The Good Old Way

Totally excellent LP of modern folk singing from Cath & Phil Tyler on The Ox and The Ax (THREAD RECORDINGS THR003). This one’s been lost in the box since Feb 2018, much to my chagrin, but I find the CD and LP versions are still on sale at time of writing.

This is only their third-ever full-length, and I’m glad to say I have both their other releases on the No-Fi label (Dumb Supper and The Hind Wheels of Bad Luck), plus it’s been an eight-year hiatus since the last one. Happy to report this is their strongest offering yet, plenty of great songs in the spirit of old traditions, including murder ballads, songs of doomed love, historical stories, and at least one Marxist-inflected working class rouser that would have kept A.L. Lloyd happy. I’ll say the most noticeable improvement is a musical one; both Cath and Phil are singing with much more confidence, clarity, and power than on previous outings, and there’s more conviction in the tone, somehow; I think part of it comes from their deep knowledge (I assume) of the sources they work from, and understanding of the meaning. As ever, as with the best folk singing, it’s delivered in a crisp, unemotional style, reporting on the bare facts of awful events with concision and accuracy. C&P do not falter in this task and allow the truth of each song to shine clear. The result is cathartic, deep truths about human nature, faced head-on with an unblinking gaze.

So much for the singing voices; the guitar work and banjo work is also evidence of a new gold standard in their music, and once again clarity is the hallmark of their craft. Much as I love Richard Thompson, he can be prone at times to show off his proficiency on the guitar a little too much, but none of that obtains with the pared-down, rugged and honest string-picking on offer here. So far, great singing and great playing, and superb melodies too – each of the nine tunes really get under your skin, letting the slightly disturbing, uncanny, or macabre subject matter and stories resonate deeply. Which brings us to the sources for these mostly traditional folk songs, which include ‘The Two Sisters’, ‘King Henry’ and ‘Finest Flower’. As ever, C&P are thorough about disclosing their sources and cite which versions they choose to sing, and where / how they learned them. In the case of ‘The Two Sisters’, this is especially poignant given the large number of variations of this song that exist, and not just in the scholarly collections of Child and Roud; it’s a song whose story has an international spread. C&P learn from books and printed sources, but they also learn from singers, and it’s the names of the latter that turn up most often in their list, including Almeda Riddle of Arkansas, Maggie Hammons of West Virginia, and UK top revivalist Martin Carthy. There’s your oral tradition in folk, continuing away.

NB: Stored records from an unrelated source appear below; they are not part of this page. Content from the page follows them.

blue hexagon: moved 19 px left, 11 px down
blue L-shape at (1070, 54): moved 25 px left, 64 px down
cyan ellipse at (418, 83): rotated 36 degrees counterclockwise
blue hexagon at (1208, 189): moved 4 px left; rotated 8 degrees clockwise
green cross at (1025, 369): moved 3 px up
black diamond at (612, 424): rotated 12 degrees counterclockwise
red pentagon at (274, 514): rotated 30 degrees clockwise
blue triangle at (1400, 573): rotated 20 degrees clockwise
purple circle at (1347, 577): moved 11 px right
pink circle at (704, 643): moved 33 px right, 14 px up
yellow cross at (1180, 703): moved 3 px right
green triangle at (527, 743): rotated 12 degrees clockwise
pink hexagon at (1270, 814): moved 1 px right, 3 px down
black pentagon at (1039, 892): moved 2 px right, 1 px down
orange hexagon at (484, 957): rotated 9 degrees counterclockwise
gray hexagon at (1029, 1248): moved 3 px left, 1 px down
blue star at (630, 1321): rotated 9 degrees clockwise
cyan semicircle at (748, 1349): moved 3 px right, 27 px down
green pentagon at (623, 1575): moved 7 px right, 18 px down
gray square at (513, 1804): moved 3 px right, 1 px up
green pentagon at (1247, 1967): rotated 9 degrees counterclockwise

The other development I will note is that the duo seem less concerned with making a show of their deep knowledge of sources; on previous records, their USP was to sing a kind of “mash-up” of two or more songs. This approach was conspicuous on Dumb Supper, where they split up versions of ‘King Henry’ across two songs, with two stories and two outcomes. None of this practice in evidence on The Ox and The Ax, as far as I can tell, although it might persist on ‘The Two Sisters’ which has been spliced with ‘A Fisherman’s Song For Attracting Seals’, whose earliest printed appearance is 1784 (in The Patrick McDonald Collection of Highland Vocal Airs). Whereas some diehard traditionalists would see this as a betrayal of the “purity” of sources, on the contrary this is precisely how Cath & Phil Tyler make the music come alive. They draw no lines between English and American folk forms, and it’s fair to say this particular mixture is in their DNA (Cath is from Massachusetts, Phil was born in Newcastle). Some contemporary UK musicians in this genre might tend to over-exploit the supernatural side of old folk songs; at worst, they can happily skip down the Wicker Man path, equipped with half-understood Alan Garner references, with not much knowledge of what they’re doing. Conversely, Cath & Phil Tyler not only stay true to their sources, but remain focused on the core of humanity that makes folk music real in the first place; it’s this that they concentrate on, and hence deliver one of the most honest recorded statements to have been heard in this field. Peter Kennedy and Bill Leader would have been proud.

The cover art by David Hand also stirs the imagination, making this an essential package. Arrived 19th February 2018.